A Passover virgin, Bittersweet must intuit all of this, because rather than taking away the radicchio’s bitterness, her filling works with it. While smothering the radicchio with creamy sweetness, many of the ingredients—including the apple and walnuts—contain bitter elements of their own. This serves to couch the radicchio’s grapefruit-peel flavor in a seamless continuum between sweet and bitter. Out-of-hand delicious it is. Take away the bitter it doesn’t. That is good enough for Bittersweet, but I do not forget the mission. I stay the course of sweetness.
Armed with a wrinkled clipping from Better Homes and Gardens (February, 2004), I read how to rid radicchio of its bitter flavor: Cut radicchio lengthwise into four wedges, removing root end. Soak in ice water for 30–45 minutes.
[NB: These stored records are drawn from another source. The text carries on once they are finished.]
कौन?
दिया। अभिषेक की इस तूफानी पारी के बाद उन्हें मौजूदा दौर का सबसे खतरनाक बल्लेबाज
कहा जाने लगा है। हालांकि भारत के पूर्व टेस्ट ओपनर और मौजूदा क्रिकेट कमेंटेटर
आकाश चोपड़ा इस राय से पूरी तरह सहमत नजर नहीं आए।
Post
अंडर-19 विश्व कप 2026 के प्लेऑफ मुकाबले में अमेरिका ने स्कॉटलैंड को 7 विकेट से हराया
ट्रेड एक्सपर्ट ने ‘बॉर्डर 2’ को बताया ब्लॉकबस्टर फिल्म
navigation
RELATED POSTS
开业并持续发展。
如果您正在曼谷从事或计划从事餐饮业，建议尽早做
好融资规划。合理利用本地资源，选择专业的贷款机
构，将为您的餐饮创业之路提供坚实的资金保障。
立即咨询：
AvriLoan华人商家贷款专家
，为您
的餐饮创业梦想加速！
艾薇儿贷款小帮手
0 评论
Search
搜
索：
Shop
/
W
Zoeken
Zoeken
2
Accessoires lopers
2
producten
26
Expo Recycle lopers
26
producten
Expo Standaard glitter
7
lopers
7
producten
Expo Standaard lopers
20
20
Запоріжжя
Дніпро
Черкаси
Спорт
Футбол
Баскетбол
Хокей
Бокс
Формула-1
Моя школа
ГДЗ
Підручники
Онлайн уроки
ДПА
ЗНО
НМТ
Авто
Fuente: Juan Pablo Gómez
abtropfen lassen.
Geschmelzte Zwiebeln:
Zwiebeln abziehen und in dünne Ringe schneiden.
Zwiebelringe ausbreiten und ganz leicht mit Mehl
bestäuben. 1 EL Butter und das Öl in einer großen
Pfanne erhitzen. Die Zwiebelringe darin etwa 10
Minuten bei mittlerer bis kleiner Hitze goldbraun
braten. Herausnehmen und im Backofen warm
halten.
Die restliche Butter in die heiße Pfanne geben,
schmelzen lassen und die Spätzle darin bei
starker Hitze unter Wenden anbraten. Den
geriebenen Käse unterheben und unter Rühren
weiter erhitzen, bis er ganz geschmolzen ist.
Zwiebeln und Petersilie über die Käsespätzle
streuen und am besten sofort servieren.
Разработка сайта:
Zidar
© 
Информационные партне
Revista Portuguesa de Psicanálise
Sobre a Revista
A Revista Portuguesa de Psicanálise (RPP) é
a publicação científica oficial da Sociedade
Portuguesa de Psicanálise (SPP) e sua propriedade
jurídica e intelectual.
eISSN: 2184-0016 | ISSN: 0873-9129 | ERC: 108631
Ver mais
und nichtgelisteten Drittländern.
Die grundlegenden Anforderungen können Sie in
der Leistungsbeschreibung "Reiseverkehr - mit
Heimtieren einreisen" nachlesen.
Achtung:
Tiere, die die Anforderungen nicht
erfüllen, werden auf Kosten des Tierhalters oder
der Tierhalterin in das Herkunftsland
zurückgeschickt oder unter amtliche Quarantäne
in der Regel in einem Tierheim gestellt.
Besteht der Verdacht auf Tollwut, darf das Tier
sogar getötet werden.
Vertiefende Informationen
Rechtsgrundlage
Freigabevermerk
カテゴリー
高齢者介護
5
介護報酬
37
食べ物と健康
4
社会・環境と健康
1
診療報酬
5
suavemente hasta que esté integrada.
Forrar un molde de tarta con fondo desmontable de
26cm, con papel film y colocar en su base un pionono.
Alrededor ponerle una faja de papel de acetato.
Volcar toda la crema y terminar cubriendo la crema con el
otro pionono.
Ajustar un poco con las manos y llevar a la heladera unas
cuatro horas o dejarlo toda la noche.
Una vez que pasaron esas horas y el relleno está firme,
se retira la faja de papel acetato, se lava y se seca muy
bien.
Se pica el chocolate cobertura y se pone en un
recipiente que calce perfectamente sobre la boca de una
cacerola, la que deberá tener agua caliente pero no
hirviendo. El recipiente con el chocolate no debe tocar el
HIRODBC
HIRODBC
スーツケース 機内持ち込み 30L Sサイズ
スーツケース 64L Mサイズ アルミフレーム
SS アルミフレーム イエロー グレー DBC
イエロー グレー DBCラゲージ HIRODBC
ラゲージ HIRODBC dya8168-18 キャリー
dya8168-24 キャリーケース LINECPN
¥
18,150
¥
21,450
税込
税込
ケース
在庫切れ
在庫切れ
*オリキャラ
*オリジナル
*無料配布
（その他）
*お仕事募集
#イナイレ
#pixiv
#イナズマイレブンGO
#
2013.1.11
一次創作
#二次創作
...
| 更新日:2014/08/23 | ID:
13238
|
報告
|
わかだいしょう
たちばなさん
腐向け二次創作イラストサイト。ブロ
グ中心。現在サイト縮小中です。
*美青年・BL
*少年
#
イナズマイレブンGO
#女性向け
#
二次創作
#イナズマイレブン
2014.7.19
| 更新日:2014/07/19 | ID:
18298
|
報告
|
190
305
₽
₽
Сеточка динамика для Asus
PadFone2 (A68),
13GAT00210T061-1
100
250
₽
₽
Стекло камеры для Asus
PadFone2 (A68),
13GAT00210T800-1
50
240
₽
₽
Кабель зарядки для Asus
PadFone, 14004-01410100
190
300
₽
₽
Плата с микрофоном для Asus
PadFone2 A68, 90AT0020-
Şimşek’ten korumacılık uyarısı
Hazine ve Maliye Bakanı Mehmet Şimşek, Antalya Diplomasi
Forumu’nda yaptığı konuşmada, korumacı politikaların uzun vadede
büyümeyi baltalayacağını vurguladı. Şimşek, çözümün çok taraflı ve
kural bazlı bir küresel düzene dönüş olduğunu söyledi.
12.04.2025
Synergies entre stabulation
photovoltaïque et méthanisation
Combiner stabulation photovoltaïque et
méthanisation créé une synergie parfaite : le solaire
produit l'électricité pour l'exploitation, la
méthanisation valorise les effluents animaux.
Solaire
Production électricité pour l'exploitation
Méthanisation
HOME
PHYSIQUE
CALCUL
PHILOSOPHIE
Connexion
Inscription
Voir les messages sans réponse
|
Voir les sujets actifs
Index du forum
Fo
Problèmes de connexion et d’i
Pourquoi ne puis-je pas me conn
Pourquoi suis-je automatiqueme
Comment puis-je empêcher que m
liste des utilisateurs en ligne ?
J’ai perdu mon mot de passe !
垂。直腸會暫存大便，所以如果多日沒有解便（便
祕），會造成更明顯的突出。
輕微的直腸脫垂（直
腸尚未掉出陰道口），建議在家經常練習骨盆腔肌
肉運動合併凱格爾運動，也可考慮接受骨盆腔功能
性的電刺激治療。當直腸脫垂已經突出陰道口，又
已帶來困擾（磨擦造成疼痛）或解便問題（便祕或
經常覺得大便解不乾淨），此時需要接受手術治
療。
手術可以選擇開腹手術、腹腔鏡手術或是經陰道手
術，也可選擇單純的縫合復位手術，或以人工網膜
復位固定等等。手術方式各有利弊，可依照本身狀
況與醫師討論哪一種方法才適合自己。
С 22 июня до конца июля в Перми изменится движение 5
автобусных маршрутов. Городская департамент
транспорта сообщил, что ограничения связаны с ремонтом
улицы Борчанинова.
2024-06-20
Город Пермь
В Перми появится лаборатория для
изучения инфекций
Drain; pat dry with paper towels.
We decide to conduct an experiment to determine if this technique actually works. First, Bittersweet makes two cups of her apple/walnut filling. Then she divides it into two bowls. In one bowl, she adds a cup of chopped radicchio, untreated. In the other bowl she adds a cup of chopped, treated radicchio. We conduct blind taste tests with three people, all of whom select the salad of treated radicchio as sweeter.
Of course, it isn’t necessary to even prepare this elaborate salad. After soaking radicchio in ice water, all you have to do is chew a leaf to realize how sweet it is—versus the untreated leaf that you spat out.
Taking the experiment even further, I soak more radicchio in ice water. Then I change the water (which has taken on the bitter flavor) and add more ice cubes. After another hour I change the water again. All the while, the radicchio keeps getting sweeter, and I can’t stop munching those plain leaves. Finally, I drain the radicchio and put it on a plate in the fridge, whence those crispy, beautiful leaves are quickly munched.
Back at the market, I report the results to Wrathful Steve, who manages to crack a smile.
Then I ask, “So, why do you call your farm Fields Of Wrath?”
He says, “You look around at all these other farms with foofy, happy names, like Harmony Farms, Lamb’s Quarter Farms, Fuzzy Poo-poo Farms…[BLEEP!] that! I wanted a name that was real.”
Just then a cabbage moth flutters onto a head of Wrathful Steve’s sweet cabbage. I make a move to swat it.
“Hey,” he says. “Bugs gotta eat too.”
“You don’t kill bugs in the Fields Of Wrath?” I ask, skeptical.
“Yeah,” he admits, “sometimes I do. But then I pray. I pray a lot.”
Ah, Wrathful Steve: bitter on the outside, sweet on the inside…just like those radicchio leaf wraps.